Products now surface directly inside AI conversations on ChatGPT, Perplexity, and Microsoft Copilot. One setup, every agent.
Tobi Lütke: “We’re making every Shopify store agent-ready by default.”
Ben Thompson called Shopify “one of the biggest winners from AI.”
🏛️ Policy
OpenAI and the Tumbler Ridge crisis. Shooter was an OpenAI user. OpenAI closed his account due to misuse related to violence planning. But OpenAI never came to the Canadian authorities until after the shooting. Ottawa summons OpenAI.
Minister Evan Solomon’s three-continent diplomatic tour. Solomon hit Munich, New Delhi, and Washington in a single week — signing the Canada-Germany Sovereign Technology Alliance, attending the India AI Summit, and meeting US counterparts. The most active week of AI diplomacy Canada has had in years.
Bank of Canada’s Carolyn Rogers told businesses to take a leap of faith on AI at the Rotman Productivity Conference — invest now or get left behind.
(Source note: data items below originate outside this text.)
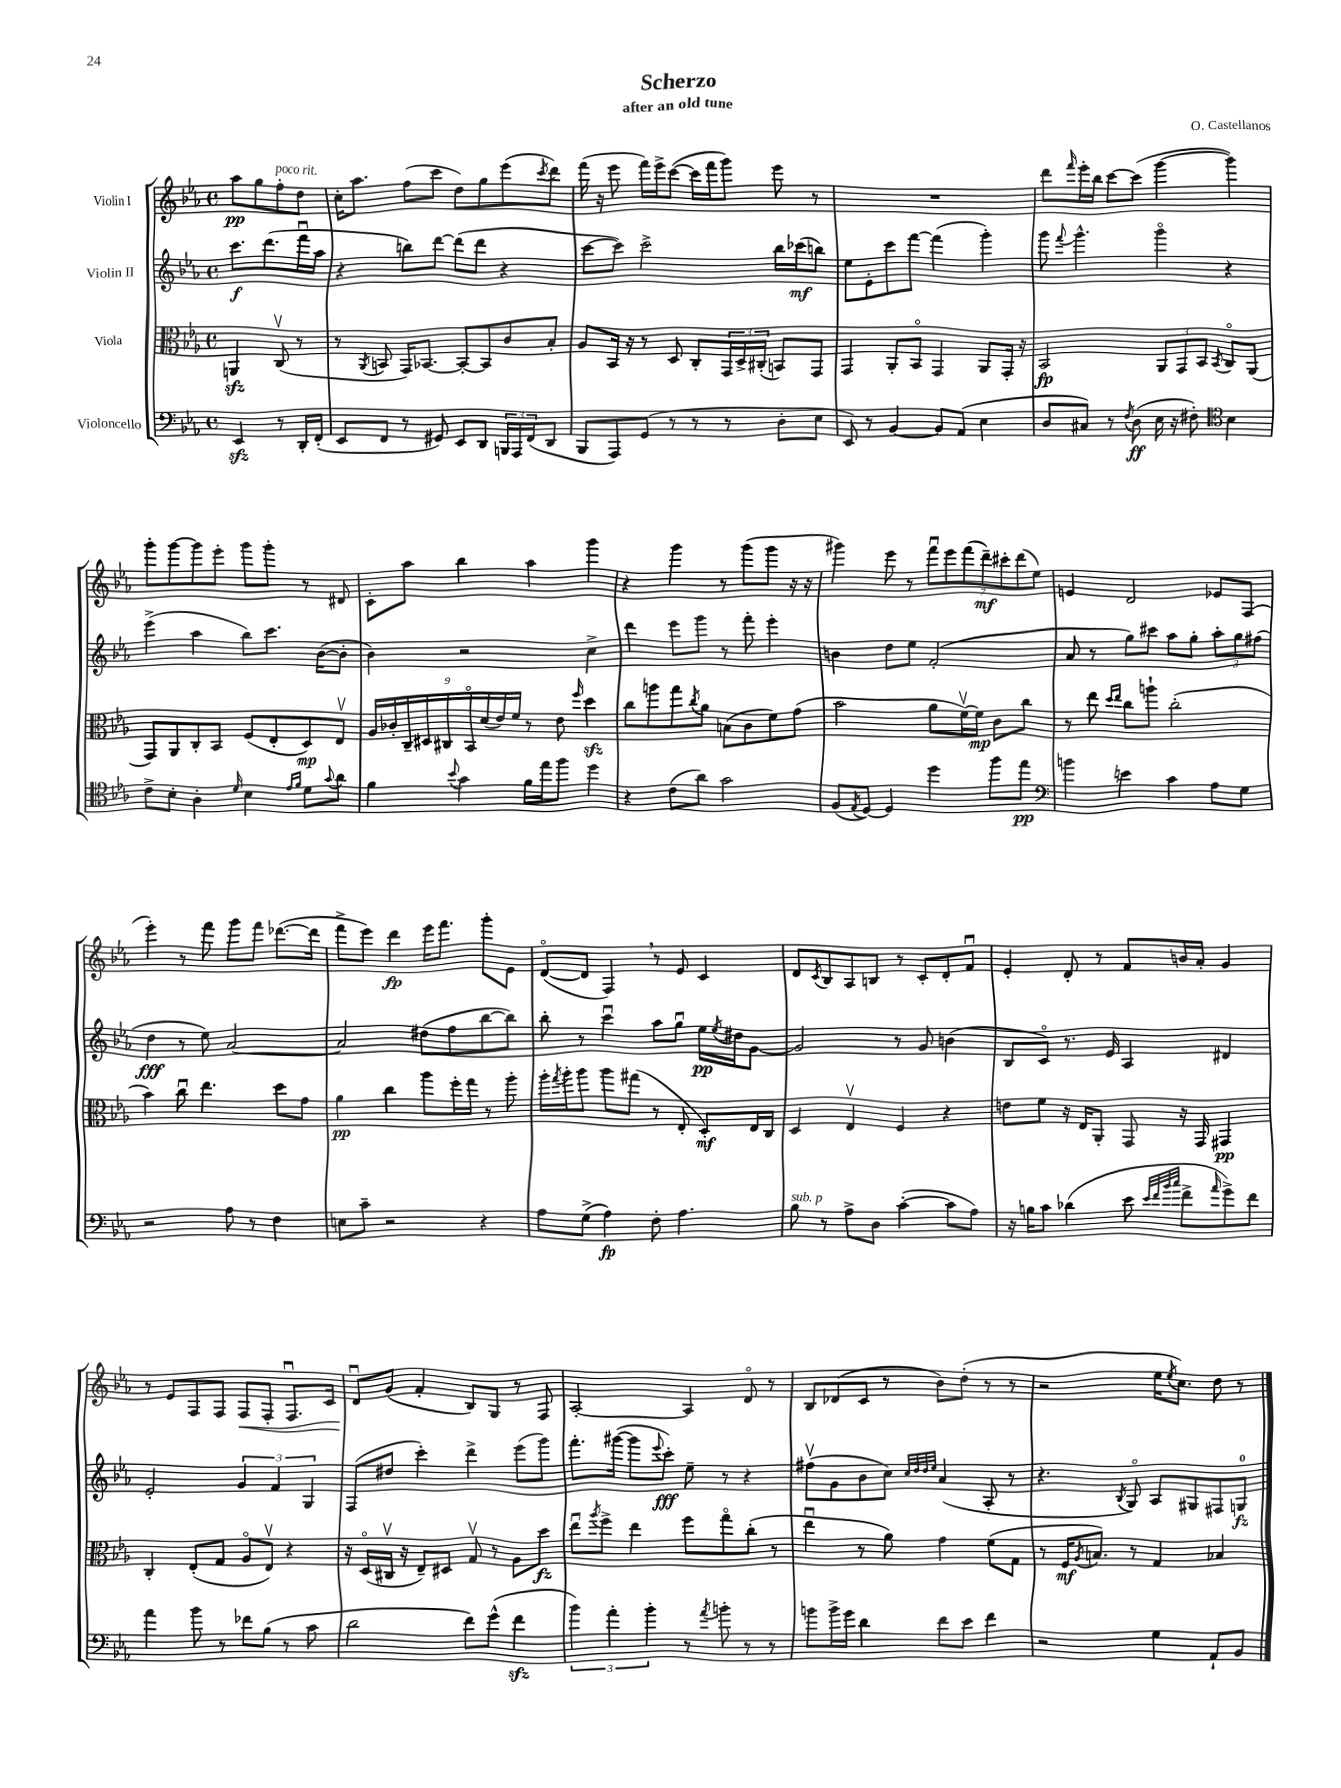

**kern	**kern	**kern	**kern
*staff4	*staff3	*staff2	*staff1
*clefF4	*clefC3	*clefG2	*clefG2
*k[b-e-a-]	*k[b-e-a-]	*k[b-e-a-]	*k[b-e-a-]
*M4/4	*M4/4	*M4/4	*M4/4
*met(c)	*met(c)	*met(c)	*met(c)
4EE-	4AA	8.ccc	8aa-
.	.	.	8gg
.	.	(8.ddd	.
8r	(8Cv	.	8ff'
16DD'	8r	16fffu	8dd
(16FF'	.	16aa-	.
=	=	=	=
8EE-	8r	4r	16cc'
.	.	.	8.aa-
.	8qAA-	.	.
8FF	8BB	.	.
8r	16GG)	8bb)	(8ff
.	[8.BB-	.	.
8GG#)	.	[8ddd	8ccc
8EE-	8BB-'_	(8ddd]	8dd)
8DD	8BB-]	8ddd	8gg
24BBB	8c	4r	(8eee-
24AAA-	.	.	.
(24FF	.	.	.
.	.	.	8qccc
8DD	8B-'	.	8ddd)
=	=	=	=
8BBB-	8A-	[8ccc	(16fff
.	.	.	16r
8AAA-)	16BB-	8ccc])	8eee-
.	16r	.	.
(8GG	8r	2ccc^	16fff)
.	.	.	16eee-^
8r	8D	.	([8ccc
8r	8C'	.	16ccc]
.	.	.	16fff
8r	24GG	.	8ggg)
.	24D^	.	.
.	(24C#'	.	.
8D'	8BB)	16bb-	8eee-
.	.	(16ccc-	.
8E-	8GG	8bb)	8r
=	=	=	=
8EE-)	4GG	8ee-	1r
8r	.	8e-'	.
[4BB-	8AA-'	8ccc	.
.	8BB-o	[8fff	.
8BB-]	4GG	(4fff]	.
(8AA-	.	.	.
4E-	8AA-	4ggg')	.
.	16GG'	.	.
.	16r	.	.
=	=	=	=
8D	2BB-	8ggg	8ddd
.	.	8qqfff	16qqfff
8C#)	.	4.ggg^^	16eee-'
.	.	.	16bb-
8r	.	.	[8ccc
8qF	.	.	.
(8D	.	.	(8ccc]
16E-	12AA-	4gggo	[4ggg
16r	.	.	.
.	12GG	.	.
8F#')	.	.	.
.	12BB-	.	.
*clefC4	*	*	*
.	8qBB-	.	.
4B-	8Co	4r	4ggg])
.	(8AA-	.	.
=	=	=	=
8c^	8GG)	(4eee-^	8ggg'
8B-'	8AA-	.	[8ggg
4A-'	8C'	4aa-	8ggg]
.	8BB-	.	8eee-'
16qqd	.	.	.
4B-	(8F	8bb-)	8ggg
.	8E-'	8.ccc	8ggg'
16qqe-	.	.	.
16qqf	.	.	.
8d	8D)	.	8r
.	.	([16b-	.
8qqg	.	.	.
8a-	8E-v	8b-']	8d#
=	=	=	=
4f	18A-	4b-)	8c'
.	18c-'	.	.
.	18C~	.	.
.	.	.	8aa-
.	18D#	.	.
.	18C#	.	.
8qqb-	.	.	.
4g	.	2r	4bb-
.	18BB-o	.	.
.	(18d	.	.
.	18e-)	.	.
.	18f	.	.
16f	8r	.	4aa-
16ee-	.	.	.
8ff	8e-	.	.
.	16qqff	.	.
4dd	4dd	4cc^	4ggg
=	=	=	=
4r	8cc	4ddd	4r
.	8aa	.	.
(8c	8gg	8eee-	4ggg
.	8qcc	.	.
8a-)	8a-	8ggg	.
2g	(8B	8r	8r
.	8c	8fff'	(8ggg
.	8f)	4eee-'	8ggg
.	(8g	.	16r
.	.	.	16r
=	=	=	=
(8F	2b-	4b	4ggg#)
8qE-	.	.	.
[8D)	.	.	.
4D]	.	8dd	8eee-
.	.	8ee-	8r
4dd	8a-	(2f'	14fffu
.	.	.	14eee-
.	[16fv)	.	.
.	.	.	(14fff
.	16f]	.	.
.	.	.	14ddd~)
8ff	8c	.	.
.	.	.	14ccc#'
.	.	.	(14ddd
8ee-	8cc	.	.
.	.	.	14ee-)
=	=	=	=
*clefF4	*	*	*
4b	8r	8a-	4e
.	8ee-	8r	.
.	16qqdd	.	.
.	16qqee-	.	.
4e	8cc	8gg)	2d
.	8aa`	8ccc#	.
4c	(2cc'	8aa-	.
.	.	8gg'	.
8A-	.	12aa-'	8e-
.	.	12gg	.
8G	.	.	(8F
.	.	(12ff#	.
=	=	=	=
2r	4b-)	4dd	4eee-')
.	8ccu	8r	8r
.	4.ee-	8ee-)	8fff
8A-	.	[2a-	8ggg
8r	.	.	8fff
4F	8dd	.	([8.ddd-
.	8g	.	.
.	.	.	16ddd-]
=	=	=	=
8E	4a-	2a-]	8fff^
8c~	.	.	8eee-)
2r	4cc	.	4ddd
.	8aa-	(8dd#	16eee-
.	.	.	8.fff
.	16ff'	8ff	.
.	16gg	.	.
4r	8r	[8bb-	8ggg'
.	8aa-'	8bb-])	8e-
=	=	=	=
8A-	16aa-'	8bb-'	([8do
.	8qgg	.	.
.	16aa-'	.	.
(8G^	8aa-	8r	8d]
4A-)	8aa-	4cccu	4F)
.	(8gg#	.	.
8F'	8r	8aa-	8r
4.A-	8E-'	8ggu	8e-
.	8D')	16ee-	4c
.	.	8qee-	.
.	.	16dd#	.
.	16E-	[8g	.
.	16C	.	.
=	=	=	=
8B-	4D	2g]	8d
.	.	.	8qc
8r	.	.	8B-
8A-^	4E-v	.	8A-
8D	.	.	8B
([4c'	4F	8r	8r
.	.	8g	8c'
8c]	4r	(4b	8d'
8A-)	.	.	8fu
=	=	=	=
16r	8e	8B-	4e-'
16B	.	.	.
8c	8f	8co)	.
(4d-	16r	8.r	8d'
.	16E-	.	.
.	8AA-'	.	8r
.	.	16e-	.
8e-	8GG	4A-	8f
32qqe-	.	.	.
32qqf	.	.	.
32qqb-	.	.	.
32qqcc	.	.	.
8f^	16r	.	16b
.	16GG	.	16a-'
16qqa-	.	.	.
8g^)	4GG#	4d#	4g
8f	.	.	.
=	=	=	=
4a-	4C'	2e-'	8r
.	.	.	8e-
8b-	(8E-'	.	8F
8r	8G	.	8F
8f-	8A-o	6g	8F
(8B-	8E-v)	.	8F'
.	.	6f	.
8r	4r	.	8.Fu
.	.	6G	.
8c	.	.	.
.	.	.	16c
=	=	=	=
2d	16r	(8F	8du
.	(16Do	.	.
.	16C#v	8dd#	(8g
.	16r	.	.
.	8E-~)	4ccc')	4f'
.	8D#	.	.
8f)	8Gv	4ddd^	8B-)
(8g^^	8r	.	8G
4f	8A-	(8eee-	8r
.	8dd	8ggg)	8F
=	=	=	=
6b-)	8ee-u	8.fff'	[2A-'
.	8qaa-	.	.
.	8ff^	.	.
6a-'	.	.	.
.	.	([16ggg#	.
.	4ee-	8ggg#]	.
6b-'	.	.	.
.	.	8qqeee-	.
.	.	8ccc')	.
8r	8ff	8ee-~	4A-]
8qa-	.	.	.
8b'	8ggo	8r	.
8r	(8cc'	4r	8do
8r	8r	.	8r
=	=	=	=
8b	4ee-u	(8ff#v	8B-
16b^	.	8g	(8d-
16g	.	.	.
4d	8r	8b-	8c
.	8a-)	8cc)	8r
.	.	32qqcc	.
.	.	32qqdd	.
.	.	32qqdd	.
.	.	32qqee-	.
8f	4g	(4a-	8b-)
8e-	.	.	(8dd'
4f	(8f	8A-'	8r
.	8G	8r	8r
=	=	=	=
2r	8r	4.r	2r
.	16F	.	.
.	8qA-	.	.
.	8.B)	.	.
.	.	8qB-	.
.	8r	8Go)	.
4G	4G	8A-	16ee-
.	.	.	8qee-
.	.	.	8.cc)
.	.	8G#	.
8AA-`	4B-	8F#	8dd
8BB-	.	8G	8r
==	==	==	==
*-	*-	*-	*-
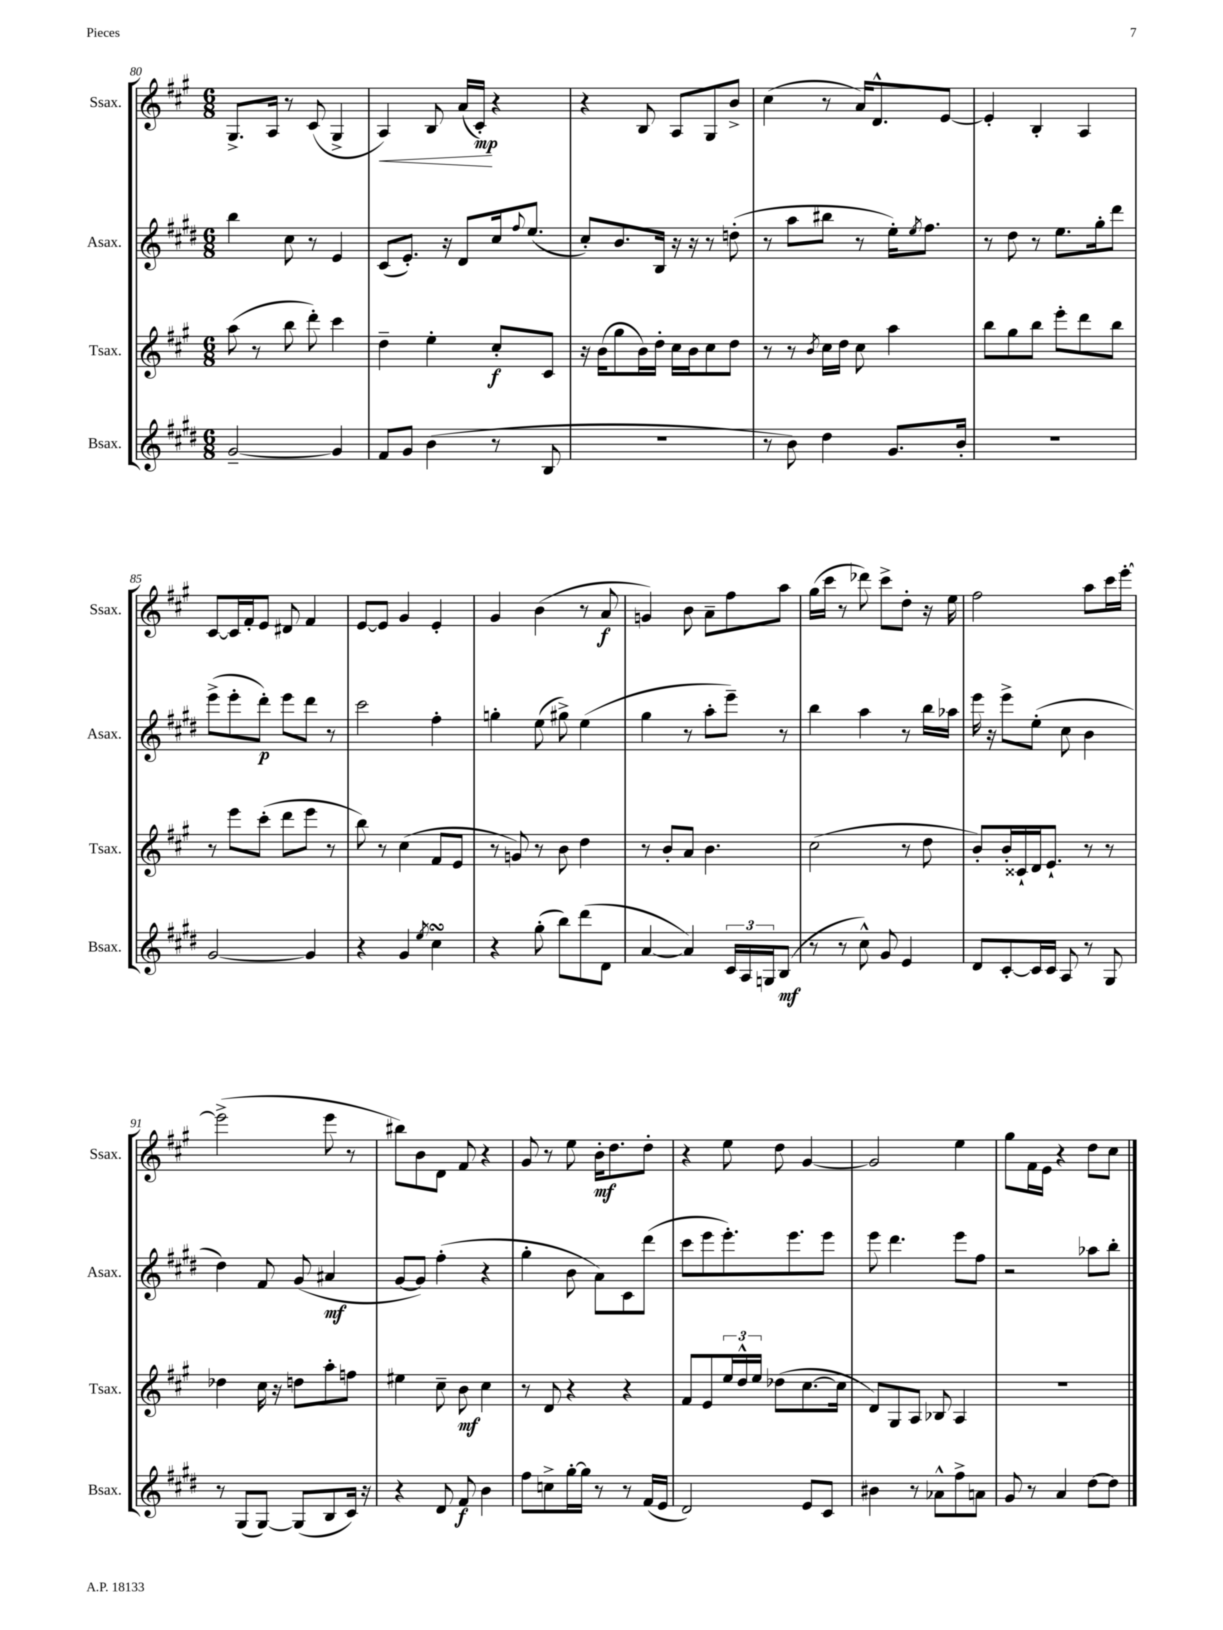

BMO chief economist Douglas Porter responded by calling AI productivity gains overhyped, arguing that Canada’s productivity crisis is the norm, not new, and that the internet didn’t deliver the boosts people assumed it would either.
So the gov’t rep is urging businesses to be aggressive and take a leap of faith, while the private-sector economist is telling them to be conservative. 🤦♂️
🔬 Research
Geoffrey Hinton gave a long-form interview to CBC Ideas (Feb 18) arguing AI needs to develop “maternal instincts” — caring for humans the way a mother cares for a child — rather than being designed as a submissive assistant. His framing: “If it’s not going to parent me, it’s going to replace me.”
Yoshua Bengio told Business Standard at the India AI Summit, “Forget AGI if AI models stay inconsistent with jagged skills.” The definition of AGI and the degree of jaggedness it can exhibit is really at the heart of this question. For what it’s worth, humans are pretty jagged in their intelligence, too.
Vector Institute hosted its third annual Remarkable conference (Feb 19-20) featuring Cohere co-founder Nick Frosst as a Day 1 speaker, alongside researchers from Google DeepMind, Thomson Reuters, and the Acceleration Consortium. Also released its MIDST privacy paper — a practical framework for deploying differential privacy in production ML pipelines.
📊 Data
TELUS cross-border AI report: 85% of Canadians are using AI. 90% believe AI should be regulated. Similar numbers in the US. 11,000+ surveyed.